ASSIGNMENT: Update the material below by changing every "Guerlain" to "Maison Guerlain" and leaving every other word unchanged. Leave the pictures out of your answer.

----

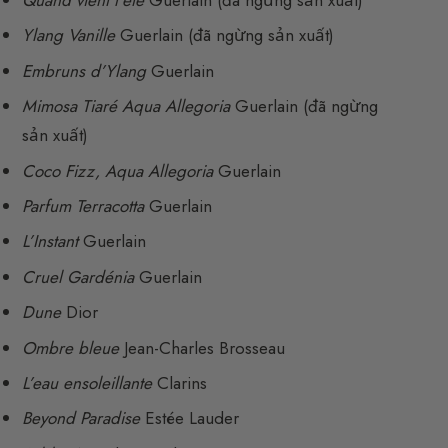
Quand vient l’été
Guerlain (đã ngừng sản xuất)
Ylang Vanille
Guerlain (đã ngừng sản xuất)
Embruns d’Ylang
Guerlain
Mimosa Tiaré Aqua Allegoria
Guerlain (đã ngừng
sản xuất)
Coco Fizz, Aqua Allegoria
Guerlain
Parfum Terracotta
Guerlain
L’Instant
Guerlain
Cruel Gardénia
Guerlain
Dune
Dior
Ombre bleue
Jean-Charles Brosseau
L’eau ensoleillante
Clarins
Beyond Paradise
Estée Lauder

----

ANSWER TO THIS EXERCISE:
Quand vient l’été
Maison Guerlain (đã ngừng sản xuất)
Ylang Vanille
Maison Guerlain (đã ngừng sản xuất)
Embruns d’Ylang
Maison Guerlain
Mimosa Tiaré Aqua Allegoria
Maison Guerlain (đã ngừng
sản xuất)
Coco Fizz, Aqua Allegoria
Maison Guerlain
Parfum Terracotta
Maison Guerlain
L’Instant
Maison Guerlain
Cruel Gardénia
Maison Guerlain
Dune
Dior
Ombre bleue
Jean-Charles Brosseau
L’eau ensoleillante
Clarins
Beyond Paradise
Estée Lauder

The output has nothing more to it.